> Source data
□ □ □ □ □ □ □

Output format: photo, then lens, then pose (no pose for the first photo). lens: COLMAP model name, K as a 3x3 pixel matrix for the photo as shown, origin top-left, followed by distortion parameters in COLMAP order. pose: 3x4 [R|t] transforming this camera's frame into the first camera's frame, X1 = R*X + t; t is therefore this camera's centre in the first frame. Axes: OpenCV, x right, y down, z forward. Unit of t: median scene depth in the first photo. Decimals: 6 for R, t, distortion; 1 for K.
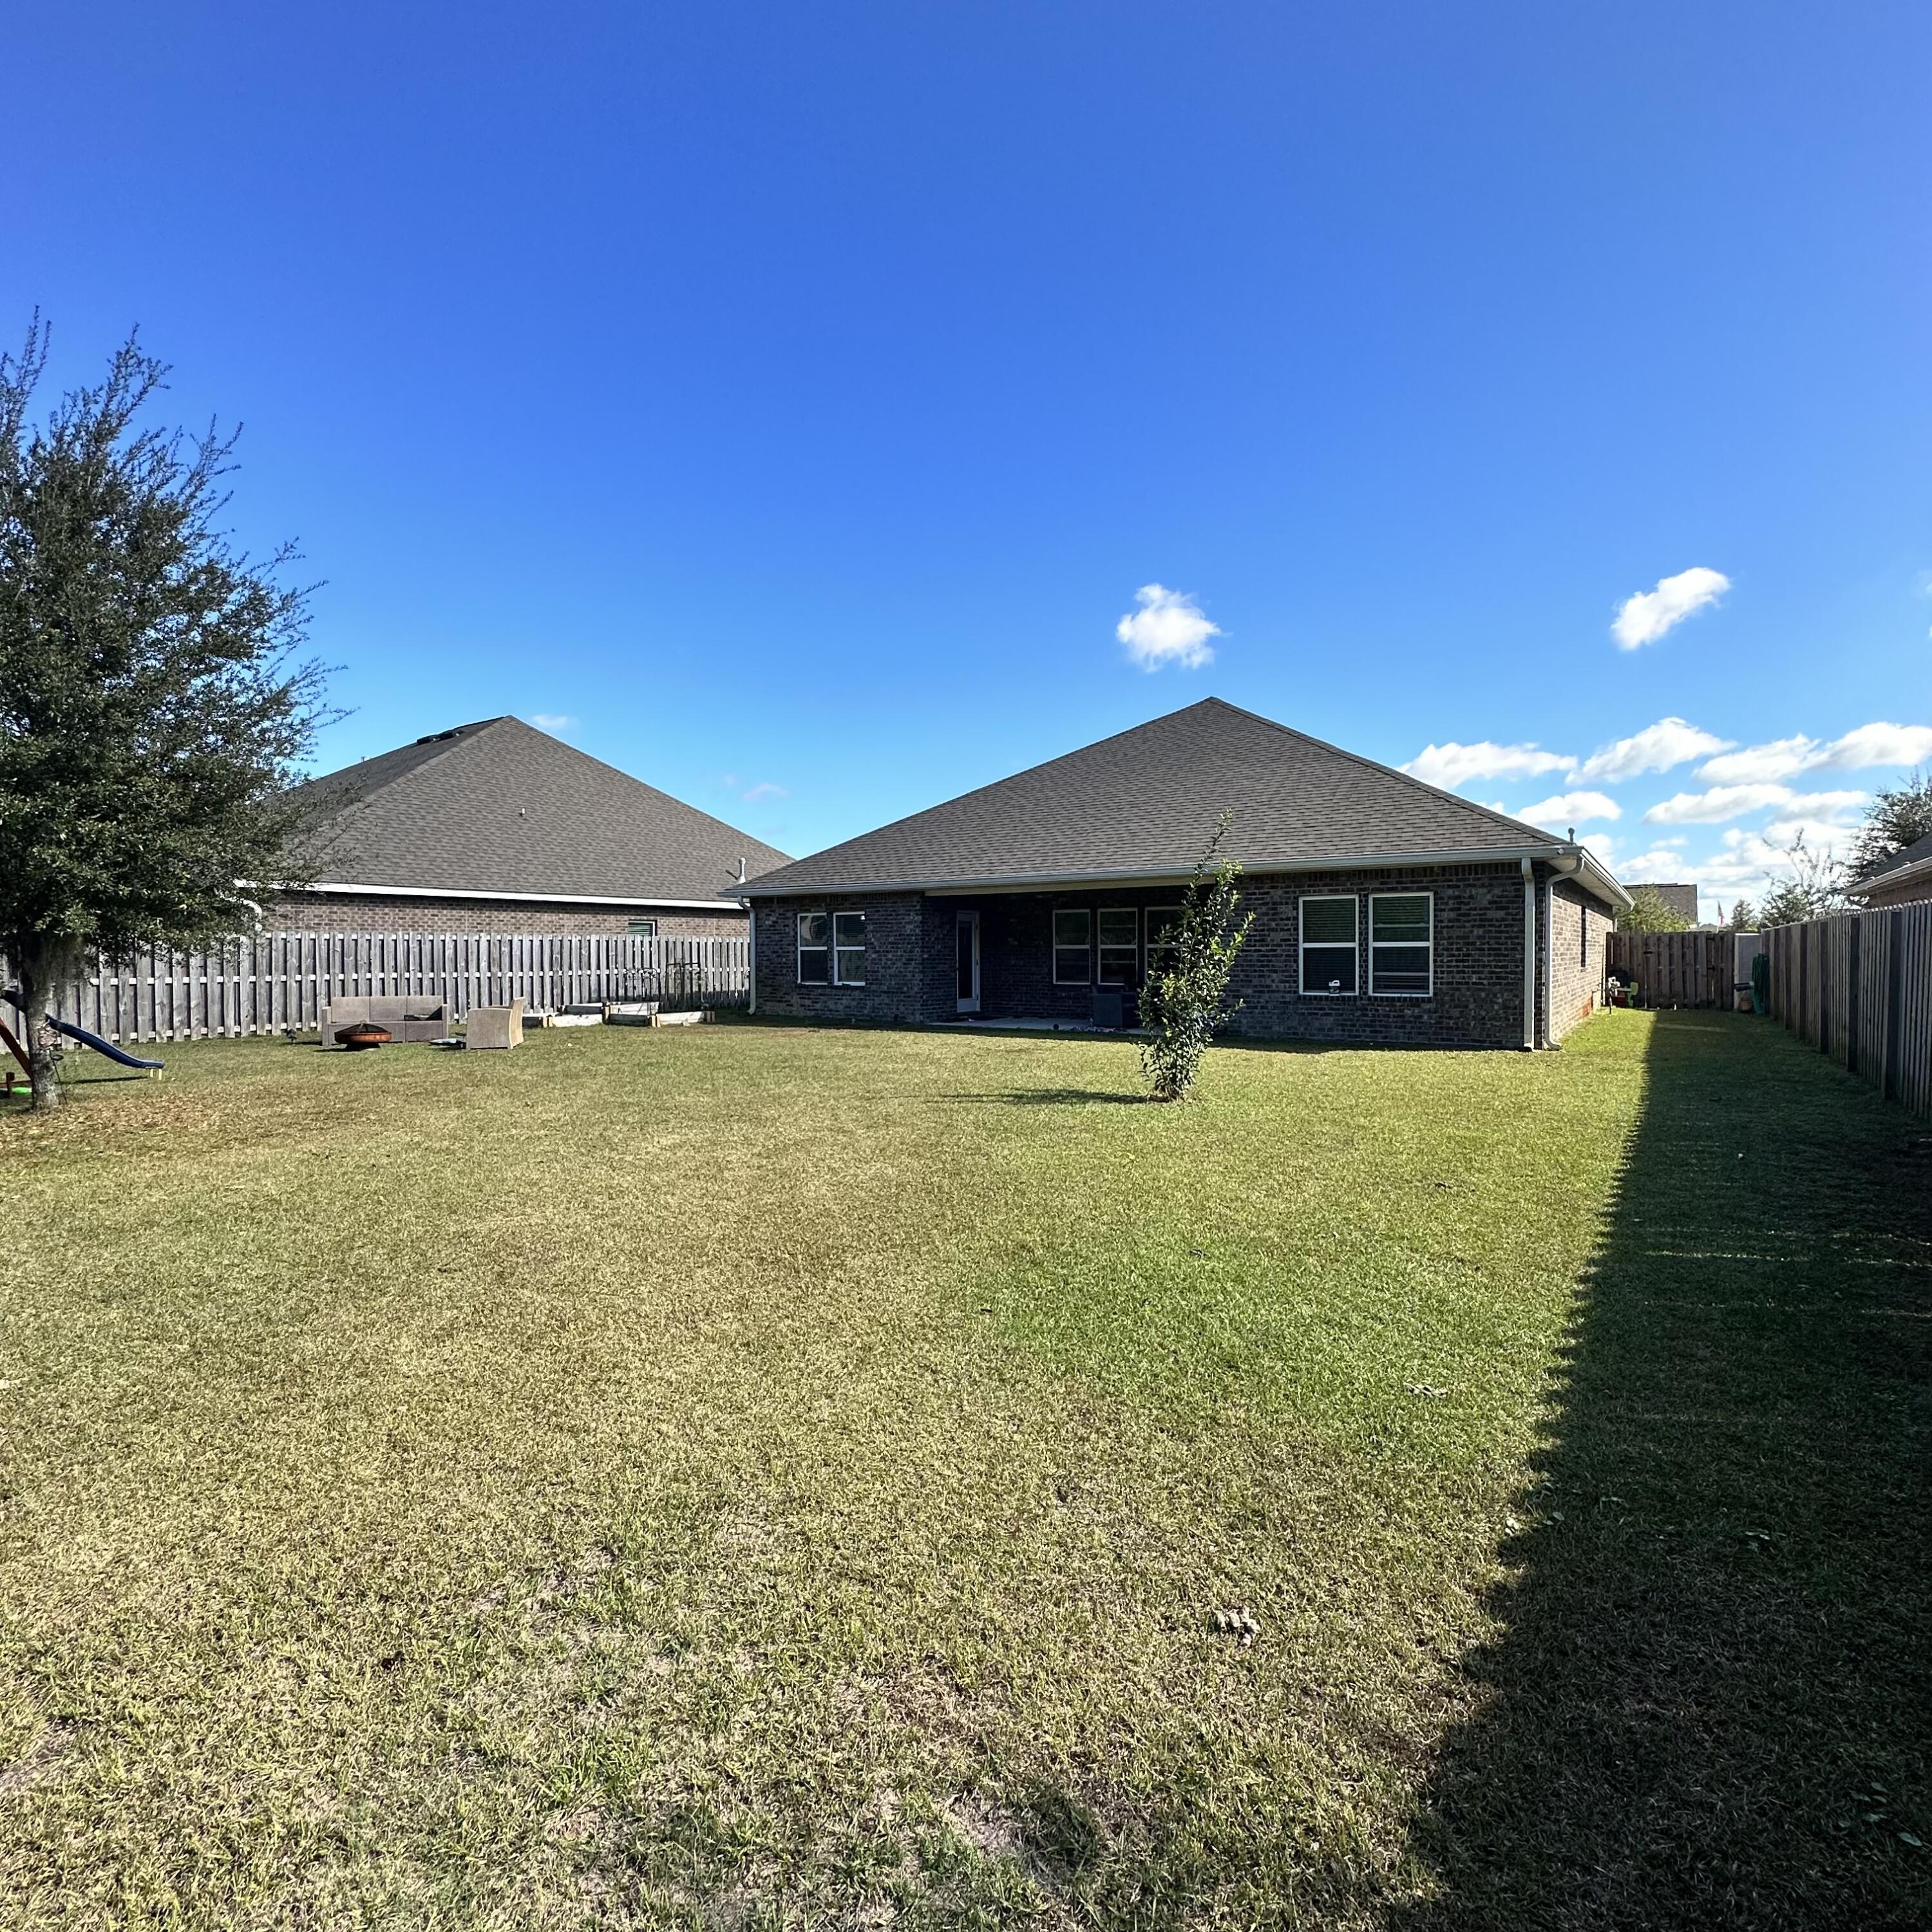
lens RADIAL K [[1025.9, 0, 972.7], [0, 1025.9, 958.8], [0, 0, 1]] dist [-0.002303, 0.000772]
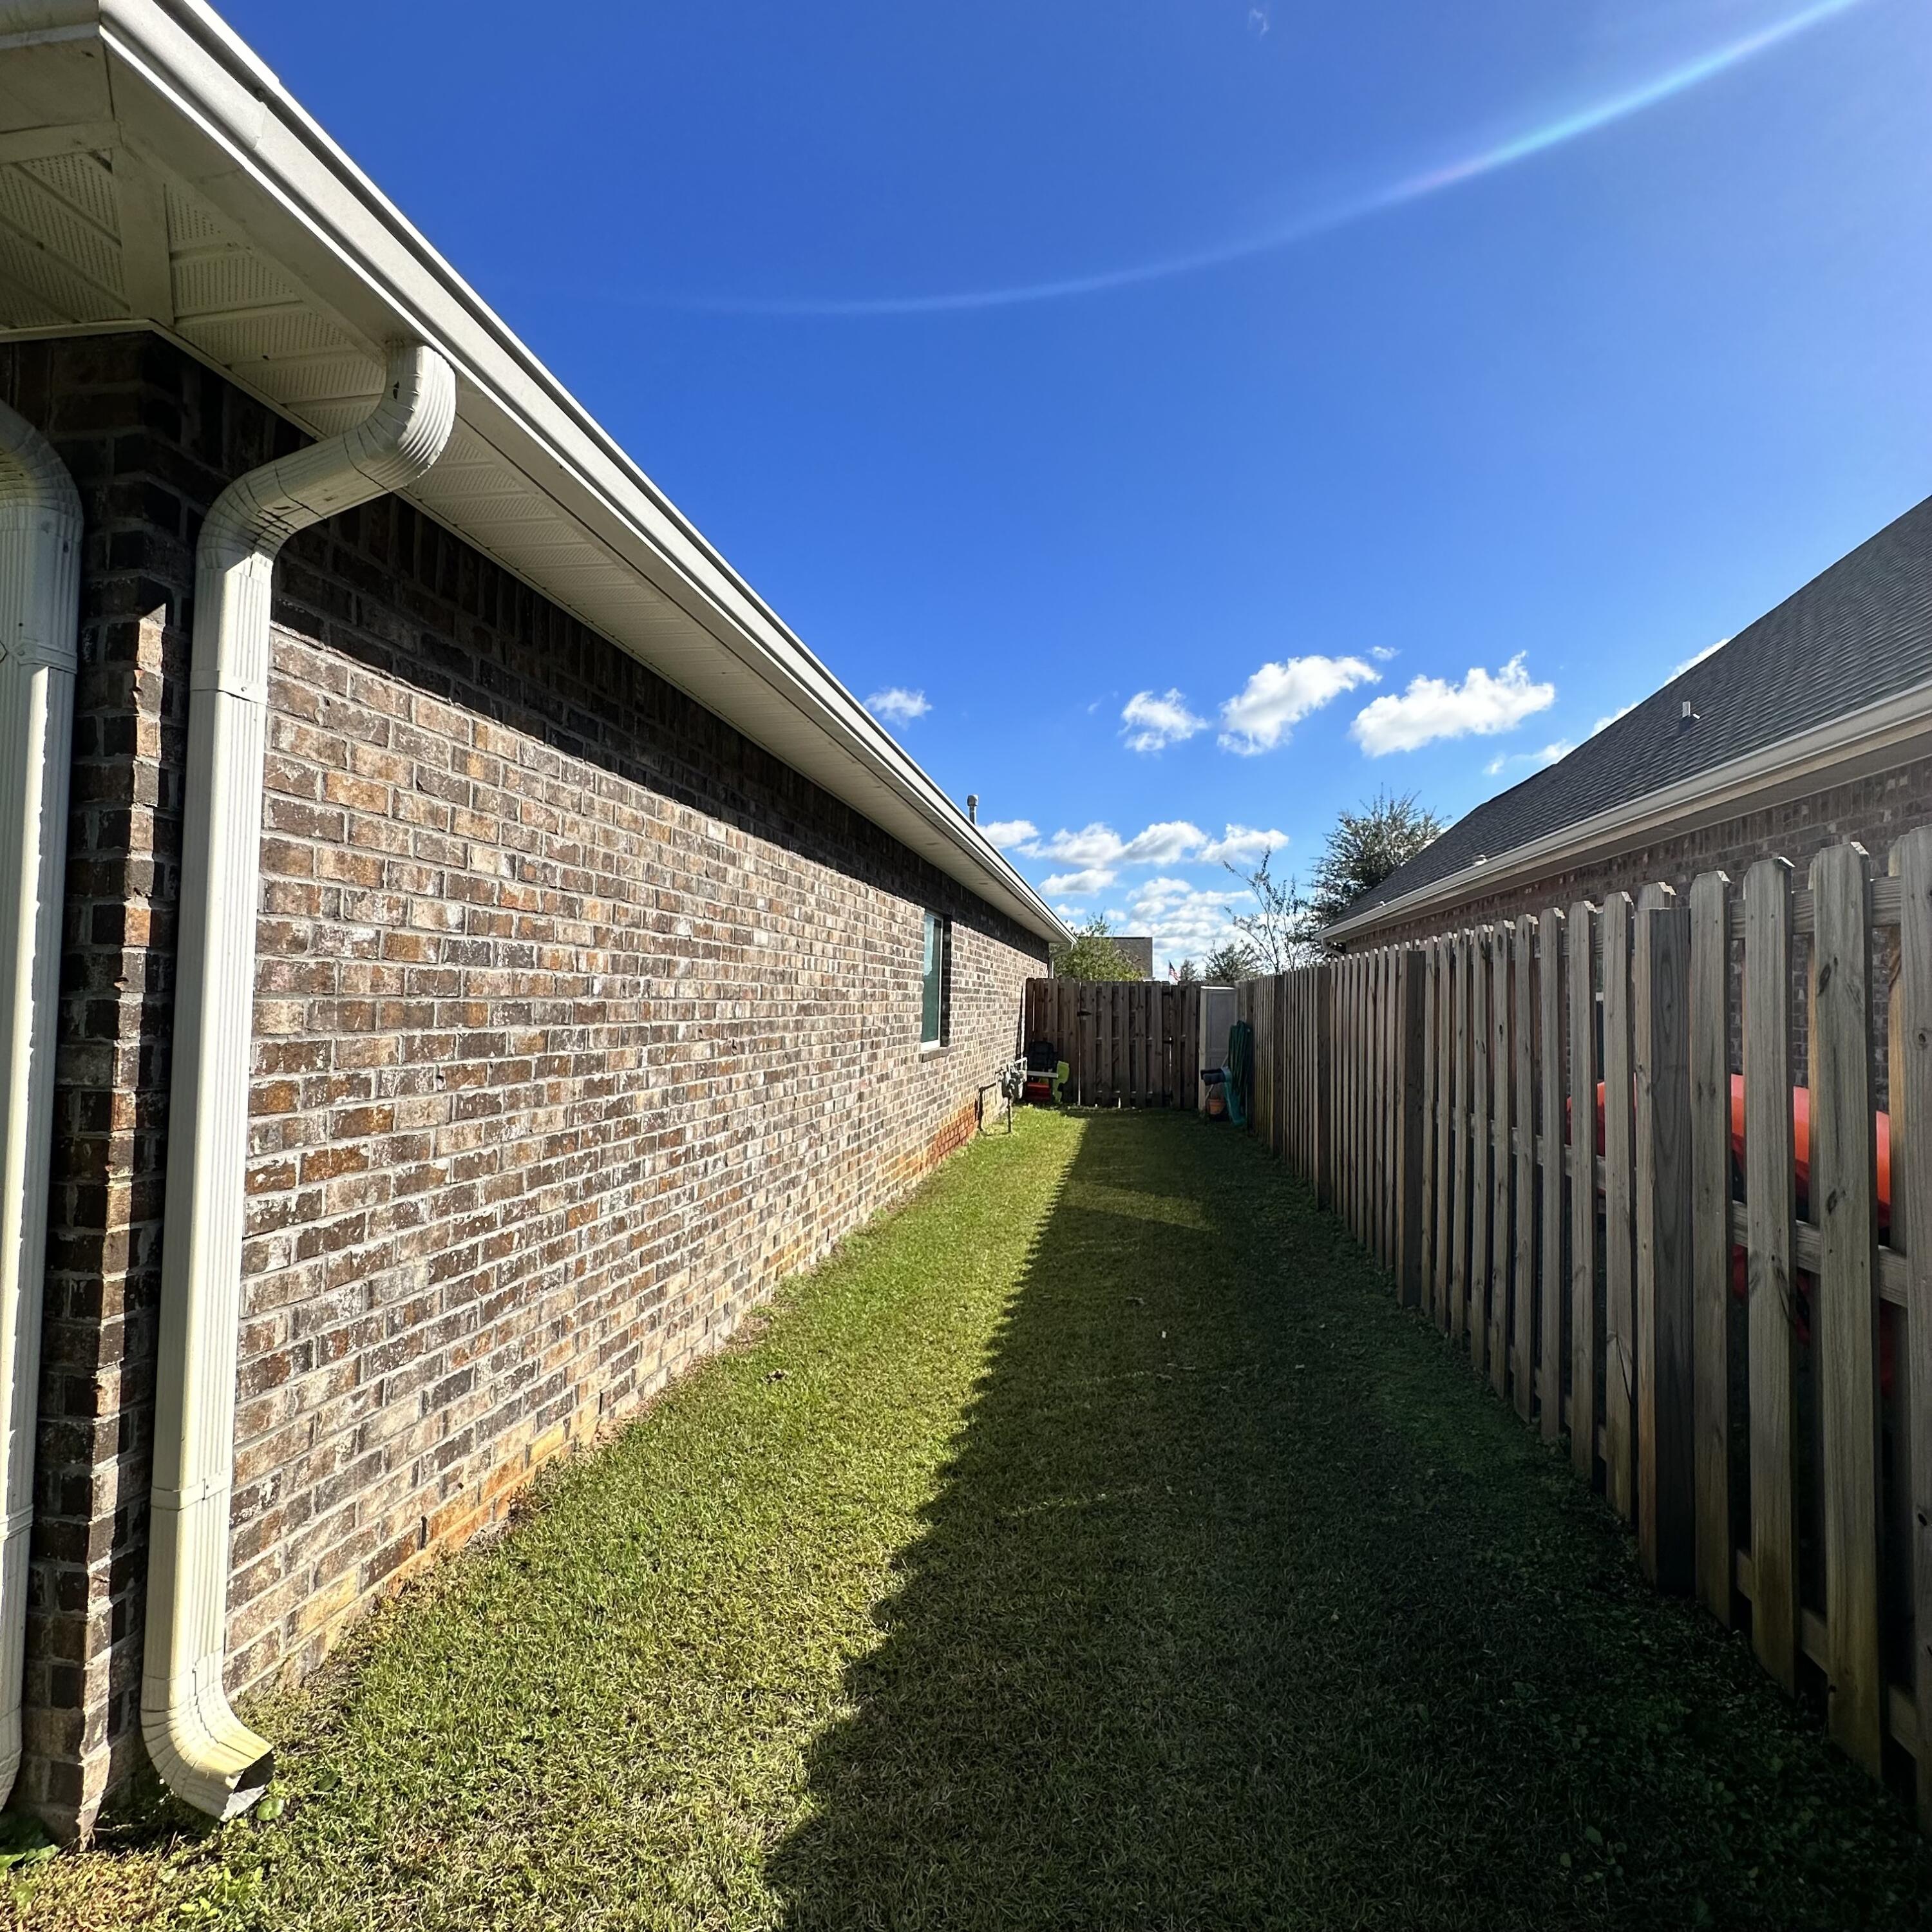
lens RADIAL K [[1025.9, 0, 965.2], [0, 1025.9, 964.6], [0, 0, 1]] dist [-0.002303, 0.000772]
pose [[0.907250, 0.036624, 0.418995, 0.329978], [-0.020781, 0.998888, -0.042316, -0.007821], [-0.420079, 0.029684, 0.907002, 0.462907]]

□ □ □ □ □ □ □

> Work request
Repeat the listing above verbatim, but exclude the pictures it contains.

> Response to the exercise
Output format: photo, then lens, then pose (no pose for the first photo). lens: COLMAP model name, K as a 3x3 pixel matrix for the photo as shown, origin top-left, followed by distortion parameters in COLMAP order. pose: 3x4 [R|t] transforming this camera's frame into the first camera's frame, X1 = R*X + t; t is therefore this camera's centre in the first frame. Axes: OpenCV, x right, y down, z forward. Unit of t: median scene depth in the first photo. Decimals: 6 for R, t, distortion; 1 for K.
lens RADIAL K [[1025.9, 0, 972.7], [0, 1025.9, 958.8], [0, 0, 1]] dist [-0.002303, 0.000772]
lens RADIAL K [[1025.9, 0, 965.2], [0, 1025.9, 964.6], [0, 0, 1]] dist [-0.002303, 0.000772]
pose [[0.907250, 0.036624, 0.418995, 0.329978], [-0.020781, 0.998888, -0.042316, -0.007821], [-0.420079, 0.029684, 0.907002, 0.462907]]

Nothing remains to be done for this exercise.